[TEKS BACAAN]
Hari ini, 1 Mei 2012, kita kembali memperingati Hari Buruh se-Dunia.
Seluruh gerakan buruh dari berbagai sektor turun ke jalan, melakukan
aksi memprotes kondisi kesejahteraan dan kondisi kerja yang belum adil
bagi kaum buruh. Tidak terkecuali buruh media, yakni para jurnalis, juga
belum merasakan kesejahteraan dan kondisi kerja yang adil. Bagi
jurnalis, bahkan tidak hanya menghadapi persoalan kesejahteraan saja,
tetapi juga masalah kebebasan pers yang semakin mengancam, yang datang
dari aparat negara, laskar kemasyarakatan, dan intervensi pemilik
perusahaan pers terhadap independensi ruang redaksi .
Ancaman terakhir inilah yang kini dirasakan AJI Jakarta semakin
mengkhawatirkan. Terlebih menjelang Pemilihan Umum (Pemilu) 2014, AJI
Jakarta melihat pemusatan kepemilikan media semakin kentara, terutama di
media televisi, sehingga mengancam independensi ruang redaksi
Kolaborasi penguasa partai politik dan penguasa media massa bakal
menempatkan jurnalis Indonesia menjadi lebih rentan terhadap berbagai
intervensi politik kekuasaan. Kondisi ini tentu sangat mengancam fungsi
pers sebagai pilar keempat demokrasi yang berfungsi menjalankan kontrol
publik terhadap jalannya kekuasaan negara dalam kehidupan sehari-hari.
Gurita konglomerasi media saat ini semakin menakutkan. AJI Jakarta
bersama sejumlah organisasi masyarakat yang tergabung dalam Koalisi
Independen untuk Demokratisasi Penyiaran (KIDP) telah mengajukan uji
materi ke Mahkamah Konstitusi (MK) atas tafsir Pasal 18 Ayat 1 dan Pasal
34 Ayat 4 UU No 32 Tahun 2002 tentang Penyiaran. Untuk mengingatkan
kembali tentang bahayanya pemusatan kepemilikan bagi publik, dalam
perayaan hari buruh ini, AJI Jakarta mengusung ikon gurita, simbol bahwa
jurnalis semakin terjepit dalam situasi konglomerasi media saat ini.
Ironisnya, dalam situasi saat ini, kesejahteraan jurnalis semakin
memprihatinkan. Di Jakarta saja, hasil survei upah jurnalis yang
dilakukan AJI Jakarta menjelang hari buruh kali ini, menunjukkan banyak
jurnalis di Jakarta memiliki penghasilan yang tidak layak, diukur dari
standar upah layak AJI Jakarta tahun 2012 yang tahun sebesar Rp 4,9 juta
per per bulan –ralat, sebelumnya ditulis Rp 5,2 juta per bulan-- (take
home pay, untuk jurnalis setingkat reporter dengan masa kerja 1-3
tahun). Ternyata, jurnalis televisi dari stasiun televisi milik
konglomerat media nasional, misalnya, bahkan hanya diberikan upah tidak
sampai Rp 3 juta per bulan (lihat daftar survei upah).

[DATA MENTAH]

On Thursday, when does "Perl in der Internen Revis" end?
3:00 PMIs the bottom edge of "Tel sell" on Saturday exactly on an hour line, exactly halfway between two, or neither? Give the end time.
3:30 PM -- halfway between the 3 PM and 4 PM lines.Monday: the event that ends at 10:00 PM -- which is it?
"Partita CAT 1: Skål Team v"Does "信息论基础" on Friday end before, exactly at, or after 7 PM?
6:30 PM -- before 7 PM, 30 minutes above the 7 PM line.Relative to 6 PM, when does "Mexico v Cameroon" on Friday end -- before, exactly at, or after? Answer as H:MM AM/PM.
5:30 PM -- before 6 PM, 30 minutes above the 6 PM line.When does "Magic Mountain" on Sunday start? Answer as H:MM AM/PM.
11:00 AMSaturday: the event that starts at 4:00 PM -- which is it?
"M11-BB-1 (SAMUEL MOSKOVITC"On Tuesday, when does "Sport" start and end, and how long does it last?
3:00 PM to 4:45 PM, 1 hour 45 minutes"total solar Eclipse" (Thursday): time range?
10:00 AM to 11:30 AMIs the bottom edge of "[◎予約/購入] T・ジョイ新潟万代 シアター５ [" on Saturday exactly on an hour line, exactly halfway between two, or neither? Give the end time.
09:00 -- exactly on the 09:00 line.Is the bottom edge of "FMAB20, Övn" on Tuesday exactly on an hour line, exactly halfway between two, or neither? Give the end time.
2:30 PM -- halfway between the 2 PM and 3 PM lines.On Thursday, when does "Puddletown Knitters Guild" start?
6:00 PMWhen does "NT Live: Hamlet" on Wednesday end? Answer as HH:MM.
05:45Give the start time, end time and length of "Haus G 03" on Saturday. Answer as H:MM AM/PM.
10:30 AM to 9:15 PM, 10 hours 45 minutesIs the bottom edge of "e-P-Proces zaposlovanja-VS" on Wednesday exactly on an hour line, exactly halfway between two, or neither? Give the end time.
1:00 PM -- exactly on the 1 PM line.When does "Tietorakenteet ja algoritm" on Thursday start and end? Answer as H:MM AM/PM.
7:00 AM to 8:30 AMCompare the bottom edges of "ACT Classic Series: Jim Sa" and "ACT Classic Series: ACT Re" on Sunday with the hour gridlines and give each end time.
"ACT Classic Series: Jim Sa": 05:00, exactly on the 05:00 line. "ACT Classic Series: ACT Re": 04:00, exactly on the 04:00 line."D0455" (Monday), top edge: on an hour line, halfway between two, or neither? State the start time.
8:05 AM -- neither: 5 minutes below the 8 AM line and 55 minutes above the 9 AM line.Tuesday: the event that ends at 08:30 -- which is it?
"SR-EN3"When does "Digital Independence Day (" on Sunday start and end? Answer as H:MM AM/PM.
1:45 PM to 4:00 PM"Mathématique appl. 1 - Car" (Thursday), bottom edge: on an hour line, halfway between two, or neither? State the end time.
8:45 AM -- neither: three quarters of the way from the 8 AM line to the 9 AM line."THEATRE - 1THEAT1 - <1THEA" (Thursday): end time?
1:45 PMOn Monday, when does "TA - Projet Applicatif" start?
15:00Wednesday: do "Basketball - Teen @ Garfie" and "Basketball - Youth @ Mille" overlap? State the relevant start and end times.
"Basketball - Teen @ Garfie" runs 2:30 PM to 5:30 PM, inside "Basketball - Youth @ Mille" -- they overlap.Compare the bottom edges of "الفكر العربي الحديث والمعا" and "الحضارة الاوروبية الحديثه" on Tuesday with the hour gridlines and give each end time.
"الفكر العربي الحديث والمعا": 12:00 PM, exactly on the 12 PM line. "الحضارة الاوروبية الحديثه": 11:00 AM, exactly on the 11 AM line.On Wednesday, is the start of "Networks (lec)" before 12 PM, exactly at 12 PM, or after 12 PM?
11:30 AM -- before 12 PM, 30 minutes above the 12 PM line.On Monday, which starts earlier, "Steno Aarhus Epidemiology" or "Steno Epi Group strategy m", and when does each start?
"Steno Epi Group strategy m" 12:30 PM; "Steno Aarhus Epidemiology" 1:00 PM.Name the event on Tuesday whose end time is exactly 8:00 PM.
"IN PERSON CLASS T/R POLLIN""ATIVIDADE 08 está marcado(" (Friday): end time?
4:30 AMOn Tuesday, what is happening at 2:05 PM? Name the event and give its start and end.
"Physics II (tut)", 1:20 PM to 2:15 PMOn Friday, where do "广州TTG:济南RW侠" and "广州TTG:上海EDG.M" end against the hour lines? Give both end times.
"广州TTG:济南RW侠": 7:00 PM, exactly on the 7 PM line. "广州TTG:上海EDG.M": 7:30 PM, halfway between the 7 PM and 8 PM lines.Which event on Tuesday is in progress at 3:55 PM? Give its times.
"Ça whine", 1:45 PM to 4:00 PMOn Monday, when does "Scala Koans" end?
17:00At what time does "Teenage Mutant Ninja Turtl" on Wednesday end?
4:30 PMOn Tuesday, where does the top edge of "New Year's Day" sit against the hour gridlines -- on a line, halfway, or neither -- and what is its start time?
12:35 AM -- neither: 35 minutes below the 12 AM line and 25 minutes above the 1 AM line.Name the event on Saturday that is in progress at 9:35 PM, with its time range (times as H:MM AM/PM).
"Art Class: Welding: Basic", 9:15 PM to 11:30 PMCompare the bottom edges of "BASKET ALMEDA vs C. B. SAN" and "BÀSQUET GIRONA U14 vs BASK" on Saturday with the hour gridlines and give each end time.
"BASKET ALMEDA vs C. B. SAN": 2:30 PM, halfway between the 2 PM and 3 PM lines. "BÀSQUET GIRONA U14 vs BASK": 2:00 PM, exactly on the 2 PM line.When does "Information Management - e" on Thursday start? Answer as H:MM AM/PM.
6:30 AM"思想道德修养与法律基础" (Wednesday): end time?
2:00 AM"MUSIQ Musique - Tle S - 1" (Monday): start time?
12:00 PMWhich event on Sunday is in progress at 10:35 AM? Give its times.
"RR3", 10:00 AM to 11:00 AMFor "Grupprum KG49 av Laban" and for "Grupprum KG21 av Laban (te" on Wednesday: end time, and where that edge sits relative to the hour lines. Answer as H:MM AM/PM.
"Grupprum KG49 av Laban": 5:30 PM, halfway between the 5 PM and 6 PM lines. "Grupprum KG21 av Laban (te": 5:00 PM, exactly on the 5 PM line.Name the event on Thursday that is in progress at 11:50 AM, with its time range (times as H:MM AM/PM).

[PETUNJUK DAN KETENTUAN] Ubah paragraf dalam teks bacaan yang dimulai dengan "Gurita konglomerasi media saat ini" menjadi daftar poin singkat yang tetap memuat fakta-fakta utamanya. Baris-baris data tidak ada hubungannya dengan teks bacaan.

[HASIL PENGERJAAN]
- Gurita konglomerasi media saat ini semakin menakutkan.
- AJI Jakarta bersama sejumlah organisasi masyarakat dalam Koalisi Independen untuk Demokratisasi Penyiaran (KIDP) telah mengajukan uji materi ke Mahkamah Konstitusi (MK).
- Uji materi itu menyangkut tafsir Pasal 18 Ayat 1 dan Pasal 34 Ayat 4 UU No 32 Tahun 2002 tentang Penyiaran.
- Dalam perayaan hari buruh ini, AJI Jakarta mengusung ikon gurita untuk mengingatkan kembali bahaya pemusatan kepemilikan bagi publik.
- Ikon gurita itu melambangkan jurnalis yang semakin terjepit dalam situasi konglomerasi media saat ini.